40% of the club’s members are women … the women’s and men’s clubs amalgamated amongst much controversy in 1998.  Like many clubs around the country, St Heliers looks back and wonders what all the fuss was about.

“The women are the really competitive bowlers in the club,” laughs Richard, “The men not so much.  We get more than our share of Centre women’s titles.  Sue (Curran) and Paula (Kempthorne) came third in the National Pairs this year, and Catherine Bien third in the National Singles a few years ago.  Ling Qu won the Australian National Fours while she was holidaying in Australia!”

“That’s not entirely true,” corrects Club President, Sue Curran.  “The men have done very well over the years.  Barclay Lee and Rob Ashton have won a New Zealand Pairs title.  Blind bowler Dave Stallard went to the Comm Games in 2014, and our most famous son, Len Keys, went to the British Empire Games in London in 1934.”

“Despite playing nine games and losing nine games in London, Len’s name is now on our most prestigious tournament : the Bayleys Keys Tournament.  It’s an open fours tournament held at the beginning of February each year.  Players mainly come from around the eastern bays, but we also get some super star teams playing for the $4,000 prize pool.”

“Our other special tournament is the Eastern Classic,” adds club member Pauline Campbell.  “It’s played between the four Eastern Bays clubs : Glendowie, Kohimarama, Remuera and ourselves .. usually in April.  We play each club in one game of fours and two games of pairs.”

“There’s a third tournament that also well-supported on the calendar,” says Pauline.  “We have an annual triples tourney with the Helensville Bowling Club, alternately home and away.  It was started by the presidents of both clubs, who were mates.”
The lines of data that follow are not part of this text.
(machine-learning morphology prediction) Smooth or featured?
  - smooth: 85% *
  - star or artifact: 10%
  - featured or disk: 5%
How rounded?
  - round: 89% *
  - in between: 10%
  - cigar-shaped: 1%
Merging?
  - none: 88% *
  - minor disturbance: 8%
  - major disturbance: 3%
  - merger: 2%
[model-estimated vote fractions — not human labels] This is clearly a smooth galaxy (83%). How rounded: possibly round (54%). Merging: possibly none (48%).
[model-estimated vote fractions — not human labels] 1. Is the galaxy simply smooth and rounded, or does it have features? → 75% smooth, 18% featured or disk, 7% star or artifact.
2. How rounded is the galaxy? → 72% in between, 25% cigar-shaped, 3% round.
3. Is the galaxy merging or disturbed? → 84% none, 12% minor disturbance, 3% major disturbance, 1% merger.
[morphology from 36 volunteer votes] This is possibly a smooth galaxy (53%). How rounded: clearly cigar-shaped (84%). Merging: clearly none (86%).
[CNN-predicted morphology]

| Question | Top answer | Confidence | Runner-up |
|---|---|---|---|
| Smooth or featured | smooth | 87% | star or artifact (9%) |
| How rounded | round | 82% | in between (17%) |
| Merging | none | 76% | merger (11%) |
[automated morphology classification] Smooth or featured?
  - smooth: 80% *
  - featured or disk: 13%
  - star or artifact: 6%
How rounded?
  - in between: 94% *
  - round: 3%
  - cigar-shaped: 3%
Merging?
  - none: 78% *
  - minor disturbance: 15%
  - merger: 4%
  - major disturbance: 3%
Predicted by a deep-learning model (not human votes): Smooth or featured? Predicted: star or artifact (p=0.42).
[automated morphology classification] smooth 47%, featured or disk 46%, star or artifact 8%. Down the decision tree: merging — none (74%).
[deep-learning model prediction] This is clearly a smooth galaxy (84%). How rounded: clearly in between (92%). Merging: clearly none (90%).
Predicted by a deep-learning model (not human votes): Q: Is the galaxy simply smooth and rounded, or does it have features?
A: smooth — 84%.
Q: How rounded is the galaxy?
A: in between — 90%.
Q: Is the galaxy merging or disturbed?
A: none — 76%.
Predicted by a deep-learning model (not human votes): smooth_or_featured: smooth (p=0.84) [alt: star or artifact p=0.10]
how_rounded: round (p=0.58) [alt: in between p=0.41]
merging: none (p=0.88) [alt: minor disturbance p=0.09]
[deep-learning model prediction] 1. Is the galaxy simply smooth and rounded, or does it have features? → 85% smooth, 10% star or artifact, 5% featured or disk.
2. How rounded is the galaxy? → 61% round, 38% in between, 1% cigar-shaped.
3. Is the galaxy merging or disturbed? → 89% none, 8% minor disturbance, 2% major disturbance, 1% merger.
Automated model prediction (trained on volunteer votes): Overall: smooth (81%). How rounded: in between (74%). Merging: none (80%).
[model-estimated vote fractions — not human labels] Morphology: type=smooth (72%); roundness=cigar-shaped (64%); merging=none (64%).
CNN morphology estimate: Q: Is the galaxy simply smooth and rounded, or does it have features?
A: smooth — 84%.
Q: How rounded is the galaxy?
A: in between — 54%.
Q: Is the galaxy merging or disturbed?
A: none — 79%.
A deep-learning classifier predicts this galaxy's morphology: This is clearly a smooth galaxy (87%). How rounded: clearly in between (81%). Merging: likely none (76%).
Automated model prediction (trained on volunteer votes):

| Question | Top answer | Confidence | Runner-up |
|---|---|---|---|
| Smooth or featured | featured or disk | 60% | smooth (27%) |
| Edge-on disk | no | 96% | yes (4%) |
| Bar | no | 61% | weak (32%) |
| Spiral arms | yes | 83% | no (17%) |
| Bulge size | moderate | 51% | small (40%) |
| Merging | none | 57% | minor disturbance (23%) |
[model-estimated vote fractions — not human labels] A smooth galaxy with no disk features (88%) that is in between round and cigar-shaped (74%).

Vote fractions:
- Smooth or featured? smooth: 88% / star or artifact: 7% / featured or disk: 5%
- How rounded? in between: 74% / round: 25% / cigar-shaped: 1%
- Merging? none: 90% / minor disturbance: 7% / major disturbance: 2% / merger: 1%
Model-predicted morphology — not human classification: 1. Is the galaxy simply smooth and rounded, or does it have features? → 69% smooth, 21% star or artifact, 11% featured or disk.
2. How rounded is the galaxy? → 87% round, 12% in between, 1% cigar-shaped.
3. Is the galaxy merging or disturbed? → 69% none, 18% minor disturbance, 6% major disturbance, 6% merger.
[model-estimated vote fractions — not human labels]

But it’s not the tournament bowls that distinguishes St Heliers … there wouldn’t be a day, all year round, when someone isn’t playing on the greens.  It’s a well-used club.

“We’ve just put down a new TigerTurf,” says Richard.  “It’s really great.  Our Greenkeeper, John Brown, does a great job keeping an eye on our greens.”

And so does his feline companion, Coakey … John must be one of the few greenkeepers in New Zealand who lives on-site at the bowling club with a cat!

Not a bad lifestyle for both man and cat!